パレットは馬の揺れでずれ落ちる丸眼鏡を掛けなおす。
「しかもしけた女ときやがった。
これじゃあなんのお楽しみもねえじゃねぇかよ」
自分がしけた女である自覚は十分にあるパレットだが、こうもはっきりと言われるとそれなりに腹も立つ。

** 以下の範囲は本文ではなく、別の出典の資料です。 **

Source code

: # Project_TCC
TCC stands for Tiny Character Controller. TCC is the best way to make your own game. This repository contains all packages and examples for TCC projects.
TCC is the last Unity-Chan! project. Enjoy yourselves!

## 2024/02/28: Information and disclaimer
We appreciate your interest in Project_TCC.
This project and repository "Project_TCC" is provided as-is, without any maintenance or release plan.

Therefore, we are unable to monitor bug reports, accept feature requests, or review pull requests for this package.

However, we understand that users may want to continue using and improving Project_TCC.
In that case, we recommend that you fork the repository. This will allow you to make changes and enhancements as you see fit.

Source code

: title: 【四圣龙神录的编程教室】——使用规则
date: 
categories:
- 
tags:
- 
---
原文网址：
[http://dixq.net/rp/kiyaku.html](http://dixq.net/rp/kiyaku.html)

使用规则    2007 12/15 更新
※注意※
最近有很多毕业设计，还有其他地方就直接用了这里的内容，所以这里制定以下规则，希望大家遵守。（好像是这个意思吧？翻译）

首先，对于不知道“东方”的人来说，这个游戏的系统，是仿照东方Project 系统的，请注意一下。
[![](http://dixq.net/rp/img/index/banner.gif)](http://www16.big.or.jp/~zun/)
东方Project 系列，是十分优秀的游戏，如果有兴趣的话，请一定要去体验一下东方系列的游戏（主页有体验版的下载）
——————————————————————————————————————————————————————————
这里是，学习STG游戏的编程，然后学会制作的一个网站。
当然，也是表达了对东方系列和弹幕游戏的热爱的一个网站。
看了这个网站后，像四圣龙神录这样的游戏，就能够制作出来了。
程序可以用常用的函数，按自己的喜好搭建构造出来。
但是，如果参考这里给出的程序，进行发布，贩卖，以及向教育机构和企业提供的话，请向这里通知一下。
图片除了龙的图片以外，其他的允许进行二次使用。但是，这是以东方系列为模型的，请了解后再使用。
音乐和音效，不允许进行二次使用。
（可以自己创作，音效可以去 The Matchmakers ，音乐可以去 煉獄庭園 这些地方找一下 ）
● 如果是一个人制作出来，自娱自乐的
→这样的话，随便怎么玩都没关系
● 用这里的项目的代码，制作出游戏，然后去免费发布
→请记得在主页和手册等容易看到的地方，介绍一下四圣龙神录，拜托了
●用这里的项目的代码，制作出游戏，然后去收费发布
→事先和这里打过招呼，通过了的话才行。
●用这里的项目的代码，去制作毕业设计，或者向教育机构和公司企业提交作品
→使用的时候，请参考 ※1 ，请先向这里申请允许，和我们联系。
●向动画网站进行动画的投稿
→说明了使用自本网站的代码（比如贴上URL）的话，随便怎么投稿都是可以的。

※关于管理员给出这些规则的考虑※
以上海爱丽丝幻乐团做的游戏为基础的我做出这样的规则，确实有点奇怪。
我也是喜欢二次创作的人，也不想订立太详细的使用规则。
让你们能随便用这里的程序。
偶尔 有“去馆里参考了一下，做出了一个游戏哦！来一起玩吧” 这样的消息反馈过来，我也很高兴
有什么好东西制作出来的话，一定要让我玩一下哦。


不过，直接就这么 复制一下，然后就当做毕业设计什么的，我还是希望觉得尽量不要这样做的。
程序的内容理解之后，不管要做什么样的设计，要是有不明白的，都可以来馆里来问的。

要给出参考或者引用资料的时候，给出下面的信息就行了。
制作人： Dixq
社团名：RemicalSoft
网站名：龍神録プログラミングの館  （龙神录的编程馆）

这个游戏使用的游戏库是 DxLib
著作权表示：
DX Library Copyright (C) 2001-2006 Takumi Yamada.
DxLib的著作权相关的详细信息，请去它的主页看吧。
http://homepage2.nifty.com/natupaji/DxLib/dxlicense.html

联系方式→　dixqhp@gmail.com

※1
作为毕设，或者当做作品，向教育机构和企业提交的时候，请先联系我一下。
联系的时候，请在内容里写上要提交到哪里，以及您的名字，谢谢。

パレットは口調を少々とがらせ気味にして、後ろの人物に問いかけた。
「私の後ろにいるのは、王都から来た騎士様であるジーンで合ってますか?」
初めて乗る馬の背中で、後ろを振り向くということができないでいるパレットに、ジーンがそれを察したのか、腕を回してきてお腹を支える。
「おうよ、俺は王都の騎士のジーンだぜ。
大正解だ」
そこでようやく、パレットがゆっくりと振り向くと、微笑を浮かべる騎士様の姿はなく、にやりと下品な笑みを見せる男だった。
「外ヅラを取り繕うのも疲れるねぇ。
肩が凝ってしかたねぇや」
ガラの悪い、下町の不良のような物言いに、パレットは頬を引きつらせる。
――今まで猫を被ってたの!?
だとしても、なんとでかい猫だろうか。
パレットを気遣ってくれていたジーンは、今後ろにはいない。
初対面でこの態度だったならば、パレットは王都の騎士という肩書きを疑っていたに違いない。
「憧れの騎士様のイメージが壊れたか?」
からかうように言うジーンに、パレットは眉をひそめる。
ジーンの剣と胸当てにある紋章は本物だ。
この紋章を無断で使用すると、厳しく罰せられると聞いている。
ジーンが不良だろうと優良だろうと、パレットの仕事は変わらない。
月の花の咲く場所まで案内するだけだ。
「貴方が王都から来た騎士様で間違いがないのであれば、私は問題ありません」
パレットの返事が気に食わなかったのか、ジーンは一瞬しかめっ面をした。
「陛下の命令でなきゃあ、こんなところまで一人で来るもんかよ」
ジーンが馬の上からあたりを見渡す。
アカレアの街から離れたここは、ずっと平原が続いている。
はっきり言って田舎道の風景だ。
アカレアの街だってそこそこ賑やかとはいえ、王都に比べれば田舎町だろう。
「そうですね。
私も領主様の命令でなければ、こんなところにいません」
しかし、嫌々なのはお互い様なのだ。
パレットは引きつりそうになる顔を無表情に隠す。
「あんた、大人しいかと思っていたがけっこう言うな」
上司や領主様の命令通りにしていたので、従順な女だと思われていたのだろう。
「給料を貰う相手ですから、犯罪でなければ従いますよ」
「なるほど、わかりやすいねぇ」
ジーンがパレットの後ろで笑っている。